C'est le genre humain qui dit: Aimons-nous!

L'avenir est des a present visible; il appartient a la democratie une et pacifique; et, vous, nos delegues a l'Exposition de Philadelphie, vous ebauchez sous nos yeux ce fait superbe que le vingtieme siecle verra, l'embrassement des Etats-Unis d'Amerique et des Etats-Unis d'Europe. (Applaudissements.)
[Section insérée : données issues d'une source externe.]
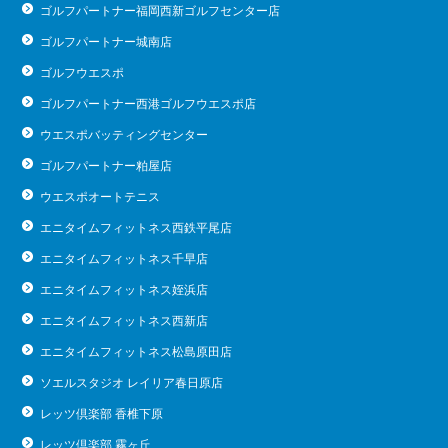
ゴルフパートナー福岡西新ゴルフセンター店
ゴルフパートナー城南店
ゴルフウエスポ
ゴルフパートナー西港ゴルフウエスポ店
ウエスポバッティングセンター
ゴルフパートナー粕屋店
ウエスポオートテニス
エニタイムフィットネス西鉄平尾店
エニタイムフィットネス千早店
エニタイムフィットネス姪浜店
エニタイムフィットネス西新店
エニタイムフィットネス松島原田店
ソエルスタジオ レイリア春日原店
レッツ倶楽部 香椎下原
レッツ倶楽部 霧ヶ丘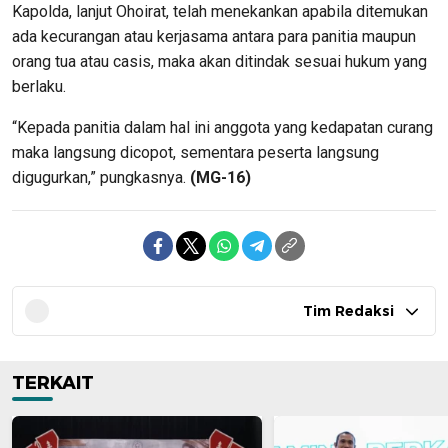
Kapolda, lanjut Ohoirat, telah menekankan apabila ditemukan
ada kecurangan atau kerjasama antara para panitia maupun
orang tua atau casis, maka akan ditindak sesuai hukum yang
berlaku.
“Kepada panitia dalam hal ini anggota yang kedapatan curang
maka langsung dicopot, sementara peserta langsung
digugurkan,” pungkasnya.
(MG-16)
Tim Redaksi
TERKAIT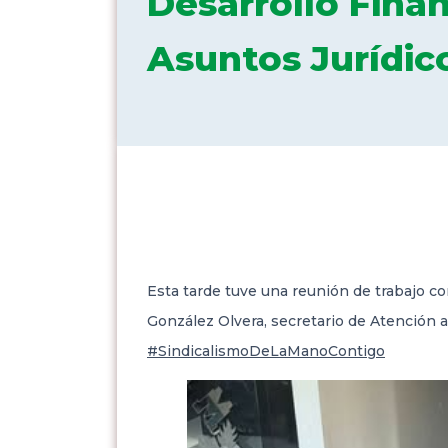
Desarrollo Fina
Asuntos Jurídic
Esta tarde tuve una reunión de trabajo c
González Olvera, secretario de Atención 
#SindicalismoDeLaManoContigo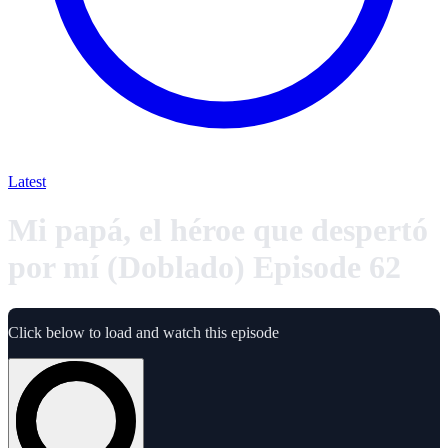
Latest
Mi papá, el héroe que despertó
por mí (Doblado) Episode 62
Click below to load and watch this episode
Allez, travailleurs de France, allez, ouvriers de Paris qui savez penser, allez, ouvrieres de Paris qui savez combattre, hommes utiles, femmes vaillantes, allez porter la bonne nouvelle, allez dire au nouveau monde que le vieux monde est jeune. Vous etes les ambassadeurs de la fraternite. Vous etes les representants de Gutenberg chez Franklin et de Papin chez Fulton; vous etes les deputes de Voltaire dans le pays de Washington. Dans cette illustre Amerique, vous arriverez de l'orient; vous aurez pour etendard l'aurore; vous serez des hommes eclairants; les porte-drapeau d'aujourd'hui sont les porte-lumiere. Soyez suivis et benis par l'acclamation humaine, vous qui, apres tant de desastres et tant de violences, le flambeau de la civilisation a la main, allez de la terre ou naquit Jesus-Christ a la terre ou naquit John Brown!
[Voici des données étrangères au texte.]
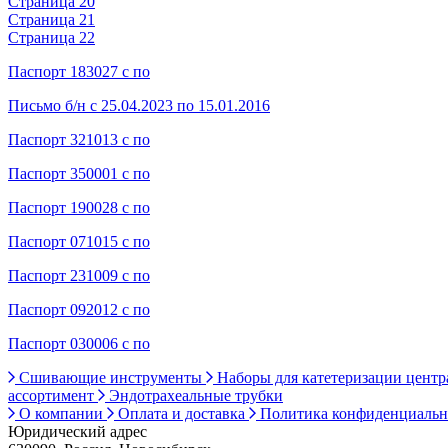
Страница 20
Страница 21
Страница 22
Паспорт 183027 с по
Письмо б/н с 25.04.2023 по 15.01.2016
Паспорт 321013 с по
Паспорт 350001 с по
Паспорт 190028 с по
Паспорт 071015 с по
Паспорт 231009 с по
Паспорт 092012 с по
Паспорт 030006 с по
Сшивающие инструменты
Наборы для катетеризации цент
ассортимент
Эндотрахеальные трубки
О компании
Оплата и доставка
Политика конфиденциаль
Юридический адрес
Que la civilisation, qui se compose d'activite, de concorde et de mansuetude, soit satisfaite. Le rapprochement des deux grandes republiques ne sera pas perdu; notre politique s'en ameliorera. Un souffle de clemence dilatera les coeurs. Les deux continents echangeront non seulement leurs produits, leurs commerces, leurs industries, mais leurs idees, et les progres dans la justice aussi bien que les progres dans la prosperite. L'Amerique, en presence des esclaves, a imite de nous ce grand exemple, la delivrance; et nous, en presence des condamnes de la guerre civile, nous imiterons de l'Amerique ce grand exemple, l'amnistie. (Sensation. – Applaudissements. – Vive l'amnistie!)

Que la paix soit entre les hommes! (Longue acclamation. – Vive VictorHugo! – Vive la republique!)